Is there a lack of communication when there needs to be more? Is it an issue with tone? Are one of you not approaching the conversation without hostility already present?
It’s not easy fighting with a spouse, and fighting with a spouse with kids around is even rougher on both the two of you and your kids.
So, if an argument is avoidable (as silly arguments often are), then it’s good to have the tools to end the argument early and civilly while still resolving the issue that caused it.
Little Things Can Add Up
When couples spend a lot of time together, it’s only natural that tensions might begin to build.
Maybe one day, it’s a coffee cup left on the living room table that left a coffee ring you had to clean. Next, it’s not replacing the toilet paper when it runs out.
Finally, the thing that really tips the scale is a load of laundry left unhung for hours on end in the machine. These are all little things that can build up and grate on your nerves, especially when you’re all in close quarters, thanks to the COVID-19 lockdown.
One of the best ways to stop arguing is to keep the arguments from happening entirely via open communication and honesty.
It might not be possible to keep an argument from happening, though, because little things will always go wrong. It’s just part of life. Sometimes we don’t even realize how much things are bothering us until we reach a breaking point.
There are, though, some easy tips that you can follow to make sure that a discussion about wrongdoing doesn’t turn into a massive fiasco that the whole family will be able to hear.
Keeping it a Discussion
A major thing to keep in mind is remembering that resolving conflict should start as a conversation, not an argument. Try to keep things civil. Don’t raise your voice, even if your spouse raises theirs first.
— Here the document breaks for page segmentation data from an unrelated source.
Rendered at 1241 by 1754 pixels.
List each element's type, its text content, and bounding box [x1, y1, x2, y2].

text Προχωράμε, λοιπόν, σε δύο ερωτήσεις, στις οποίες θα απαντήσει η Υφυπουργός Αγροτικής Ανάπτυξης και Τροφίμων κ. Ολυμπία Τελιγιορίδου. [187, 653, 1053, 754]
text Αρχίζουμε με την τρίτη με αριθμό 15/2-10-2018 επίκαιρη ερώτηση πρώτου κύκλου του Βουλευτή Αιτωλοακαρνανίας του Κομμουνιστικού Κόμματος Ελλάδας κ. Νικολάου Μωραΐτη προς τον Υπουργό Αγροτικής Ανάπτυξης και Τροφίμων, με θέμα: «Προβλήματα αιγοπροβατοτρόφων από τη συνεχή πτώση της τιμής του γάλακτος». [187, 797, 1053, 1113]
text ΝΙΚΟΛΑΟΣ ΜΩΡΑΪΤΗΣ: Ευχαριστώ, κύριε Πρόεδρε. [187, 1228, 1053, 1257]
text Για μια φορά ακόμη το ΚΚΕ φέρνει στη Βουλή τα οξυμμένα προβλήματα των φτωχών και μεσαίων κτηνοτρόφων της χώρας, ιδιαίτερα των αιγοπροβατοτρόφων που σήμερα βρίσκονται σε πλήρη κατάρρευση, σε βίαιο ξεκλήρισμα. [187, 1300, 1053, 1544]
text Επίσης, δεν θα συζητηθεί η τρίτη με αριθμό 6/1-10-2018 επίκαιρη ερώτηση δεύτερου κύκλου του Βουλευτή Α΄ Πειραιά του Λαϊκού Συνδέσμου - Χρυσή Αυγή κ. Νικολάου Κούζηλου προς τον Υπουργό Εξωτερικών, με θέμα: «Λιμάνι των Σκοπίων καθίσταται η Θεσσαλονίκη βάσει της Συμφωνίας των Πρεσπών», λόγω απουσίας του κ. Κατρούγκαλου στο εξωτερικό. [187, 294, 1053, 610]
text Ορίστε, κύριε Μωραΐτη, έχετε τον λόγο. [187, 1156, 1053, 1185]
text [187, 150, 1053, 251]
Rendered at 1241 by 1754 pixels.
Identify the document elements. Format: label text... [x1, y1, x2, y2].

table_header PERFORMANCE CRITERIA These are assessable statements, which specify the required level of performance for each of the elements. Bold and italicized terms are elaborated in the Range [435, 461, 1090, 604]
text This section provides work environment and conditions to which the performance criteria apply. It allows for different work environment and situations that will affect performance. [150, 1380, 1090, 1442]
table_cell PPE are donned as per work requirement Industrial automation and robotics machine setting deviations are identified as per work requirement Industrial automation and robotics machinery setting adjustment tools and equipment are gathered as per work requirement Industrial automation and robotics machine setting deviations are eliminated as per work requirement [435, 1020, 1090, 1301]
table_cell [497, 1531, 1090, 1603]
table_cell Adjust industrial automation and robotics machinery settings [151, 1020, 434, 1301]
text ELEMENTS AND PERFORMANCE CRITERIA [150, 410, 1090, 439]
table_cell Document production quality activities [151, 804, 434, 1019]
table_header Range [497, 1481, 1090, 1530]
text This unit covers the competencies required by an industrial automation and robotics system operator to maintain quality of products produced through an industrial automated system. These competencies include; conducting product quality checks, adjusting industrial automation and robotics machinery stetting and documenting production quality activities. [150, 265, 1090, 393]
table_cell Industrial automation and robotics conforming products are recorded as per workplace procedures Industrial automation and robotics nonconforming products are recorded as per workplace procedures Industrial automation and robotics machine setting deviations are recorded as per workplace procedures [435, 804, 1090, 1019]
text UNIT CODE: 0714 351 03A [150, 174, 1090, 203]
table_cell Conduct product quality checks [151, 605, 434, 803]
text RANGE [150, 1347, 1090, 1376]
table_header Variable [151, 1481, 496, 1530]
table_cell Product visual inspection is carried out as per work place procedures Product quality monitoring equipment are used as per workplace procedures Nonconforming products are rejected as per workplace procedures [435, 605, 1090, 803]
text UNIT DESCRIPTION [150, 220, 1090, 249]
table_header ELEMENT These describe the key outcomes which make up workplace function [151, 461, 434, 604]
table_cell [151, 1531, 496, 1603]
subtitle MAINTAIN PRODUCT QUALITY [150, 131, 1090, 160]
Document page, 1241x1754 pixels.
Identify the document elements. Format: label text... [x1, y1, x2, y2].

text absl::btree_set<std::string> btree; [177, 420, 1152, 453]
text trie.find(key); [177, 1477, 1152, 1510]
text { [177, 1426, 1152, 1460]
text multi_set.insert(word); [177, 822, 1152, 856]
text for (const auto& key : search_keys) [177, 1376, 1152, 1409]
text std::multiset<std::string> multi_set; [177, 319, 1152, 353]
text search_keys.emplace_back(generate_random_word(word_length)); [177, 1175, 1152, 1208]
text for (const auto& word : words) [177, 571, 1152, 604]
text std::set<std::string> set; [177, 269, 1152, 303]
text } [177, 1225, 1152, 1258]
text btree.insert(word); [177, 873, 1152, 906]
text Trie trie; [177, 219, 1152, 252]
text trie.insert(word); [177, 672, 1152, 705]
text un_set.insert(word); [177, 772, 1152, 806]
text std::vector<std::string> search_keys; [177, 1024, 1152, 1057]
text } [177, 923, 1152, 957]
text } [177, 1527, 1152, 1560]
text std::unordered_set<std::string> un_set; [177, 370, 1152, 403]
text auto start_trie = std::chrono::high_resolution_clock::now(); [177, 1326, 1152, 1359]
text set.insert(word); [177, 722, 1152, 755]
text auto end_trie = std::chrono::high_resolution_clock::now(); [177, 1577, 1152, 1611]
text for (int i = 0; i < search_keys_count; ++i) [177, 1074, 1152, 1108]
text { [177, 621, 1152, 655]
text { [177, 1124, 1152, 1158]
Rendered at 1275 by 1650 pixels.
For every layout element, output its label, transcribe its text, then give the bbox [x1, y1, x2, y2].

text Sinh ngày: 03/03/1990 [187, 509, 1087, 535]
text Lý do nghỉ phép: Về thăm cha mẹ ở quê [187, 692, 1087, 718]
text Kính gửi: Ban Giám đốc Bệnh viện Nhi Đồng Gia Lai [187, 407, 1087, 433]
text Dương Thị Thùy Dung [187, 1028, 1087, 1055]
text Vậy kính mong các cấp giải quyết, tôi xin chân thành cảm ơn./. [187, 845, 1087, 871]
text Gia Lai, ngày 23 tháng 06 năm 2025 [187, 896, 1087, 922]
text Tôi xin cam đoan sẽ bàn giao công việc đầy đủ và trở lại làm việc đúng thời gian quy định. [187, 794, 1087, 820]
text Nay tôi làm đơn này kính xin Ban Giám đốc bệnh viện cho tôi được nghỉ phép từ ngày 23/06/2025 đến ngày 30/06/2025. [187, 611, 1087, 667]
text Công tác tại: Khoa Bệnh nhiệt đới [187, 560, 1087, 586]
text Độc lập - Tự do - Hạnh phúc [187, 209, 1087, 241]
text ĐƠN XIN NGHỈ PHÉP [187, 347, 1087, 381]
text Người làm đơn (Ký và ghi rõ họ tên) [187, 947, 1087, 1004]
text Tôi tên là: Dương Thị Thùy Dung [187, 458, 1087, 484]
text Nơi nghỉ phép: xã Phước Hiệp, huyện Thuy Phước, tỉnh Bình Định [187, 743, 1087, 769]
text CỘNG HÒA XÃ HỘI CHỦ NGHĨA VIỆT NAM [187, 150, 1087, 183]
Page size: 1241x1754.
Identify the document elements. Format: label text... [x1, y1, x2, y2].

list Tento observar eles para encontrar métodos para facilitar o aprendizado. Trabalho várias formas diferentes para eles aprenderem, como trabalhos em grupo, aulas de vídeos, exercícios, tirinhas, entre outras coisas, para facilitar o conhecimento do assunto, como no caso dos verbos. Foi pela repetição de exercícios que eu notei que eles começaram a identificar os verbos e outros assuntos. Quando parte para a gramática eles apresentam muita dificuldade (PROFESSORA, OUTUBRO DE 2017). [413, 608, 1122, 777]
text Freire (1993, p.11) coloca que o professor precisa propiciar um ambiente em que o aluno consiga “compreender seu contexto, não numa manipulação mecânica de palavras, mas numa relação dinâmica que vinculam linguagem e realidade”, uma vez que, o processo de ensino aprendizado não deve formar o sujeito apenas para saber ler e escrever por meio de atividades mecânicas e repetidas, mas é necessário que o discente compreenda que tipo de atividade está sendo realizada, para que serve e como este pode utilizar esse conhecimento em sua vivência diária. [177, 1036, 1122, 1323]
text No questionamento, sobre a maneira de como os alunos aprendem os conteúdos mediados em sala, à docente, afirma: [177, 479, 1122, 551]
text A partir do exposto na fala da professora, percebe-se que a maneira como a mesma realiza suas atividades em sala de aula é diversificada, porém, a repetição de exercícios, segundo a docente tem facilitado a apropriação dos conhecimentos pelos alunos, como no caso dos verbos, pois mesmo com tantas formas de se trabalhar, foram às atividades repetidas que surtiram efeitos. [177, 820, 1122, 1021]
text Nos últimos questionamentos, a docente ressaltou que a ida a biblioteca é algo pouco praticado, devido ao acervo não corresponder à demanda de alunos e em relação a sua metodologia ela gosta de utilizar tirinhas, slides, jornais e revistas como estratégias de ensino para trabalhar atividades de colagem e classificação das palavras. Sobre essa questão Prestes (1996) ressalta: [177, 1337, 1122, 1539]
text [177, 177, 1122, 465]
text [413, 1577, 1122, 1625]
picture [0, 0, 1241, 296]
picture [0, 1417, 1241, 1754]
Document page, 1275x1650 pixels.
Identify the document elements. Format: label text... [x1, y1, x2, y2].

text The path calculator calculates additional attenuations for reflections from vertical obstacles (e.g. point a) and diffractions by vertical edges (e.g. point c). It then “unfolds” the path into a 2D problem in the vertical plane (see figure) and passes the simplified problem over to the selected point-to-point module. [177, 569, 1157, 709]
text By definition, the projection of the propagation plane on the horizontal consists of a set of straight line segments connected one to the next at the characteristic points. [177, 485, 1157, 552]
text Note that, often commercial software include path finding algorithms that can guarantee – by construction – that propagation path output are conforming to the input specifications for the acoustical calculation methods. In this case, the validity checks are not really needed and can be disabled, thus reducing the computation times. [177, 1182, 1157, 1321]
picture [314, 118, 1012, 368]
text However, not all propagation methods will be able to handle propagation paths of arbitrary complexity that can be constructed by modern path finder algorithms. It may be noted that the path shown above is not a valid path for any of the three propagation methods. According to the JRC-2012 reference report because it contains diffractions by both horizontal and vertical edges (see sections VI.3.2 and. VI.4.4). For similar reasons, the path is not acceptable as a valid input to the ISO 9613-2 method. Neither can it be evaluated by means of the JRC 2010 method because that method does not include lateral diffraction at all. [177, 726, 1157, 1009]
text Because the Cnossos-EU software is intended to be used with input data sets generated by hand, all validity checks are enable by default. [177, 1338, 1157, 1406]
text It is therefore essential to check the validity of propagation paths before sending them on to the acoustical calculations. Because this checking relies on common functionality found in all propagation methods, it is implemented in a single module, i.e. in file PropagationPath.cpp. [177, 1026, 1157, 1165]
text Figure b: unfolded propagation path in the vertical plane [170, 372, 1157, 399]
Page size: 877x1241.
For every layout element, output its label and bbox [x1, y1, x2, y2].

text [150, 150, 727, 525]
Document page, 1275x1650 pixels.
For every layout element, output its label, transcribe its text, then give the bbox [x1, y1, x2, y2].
Use a firm tone to show that you’re serious, but don’t use a tone that could be misconstrued as aggressive or argumentative–that’s exactly what we’re trying to avoid!
Watch your language, too. Resist the urge to shoot back at any barbs your spouse might throw at you with declarations that are all-encompassing.
This means not saying things like “You always do X!” or “You never Y!”. These are surefire ways to start an argument because it feels like an attack on the character instead of a dislike of an action.
Keep the conversation focused on the action, not on the person, to avoid coming across as confrontational.
Another great tip is to refrain from making the conversation about winning. The key difference between a discussion and an argument is that there is no winner in a discussion while someone is always trying to win an argument.
Resist the urge to prove that your point is the correct point and the only valid perspective.
The most important thing, though, is to listen. Actively listen to what your spouse says, and take a few moments to reflect on their perspective. You don’t have to agree with it, but validating it can go a long way.
When tensions are high, it’s a good idea to cool down and take a break. It might be hard with lockdown living right now, but try to take some time for you and your spouse to spend alone with each other.
Maybe sneak away to the bedroom for some snacks stolen from the kitchen or something a little more adult once the kids have been put to bed.
Active sex life can help reduce stress in a relationship, and it might help promote communication afterwards while you’re lying in bed together.
However, too much sex could be a sign of a deeper issue. If you think your spouse might be a sex addict or struggle with these sorts of concerns yourself, try taking this quiz here for more information.
It’s important to take time to decompress individually, too. Part of being in a healthy relationship is taking care of yourself – relationships involve giving, but they also involve accepting assistance when you need it.
Arguments over things that seem silly, petty, or otherwise unimportant in the grand scheme of things can, unfortunately, be some of the most common.
One of the main reasons behind this phenomenon is a simple lack of knowledge about how to communicate effectively yet still genuine.
The tips outlined in this article are a great start, but never hesitate to consult a medical health professional (like a couples counsellor) for further assistance if you deem it necessary.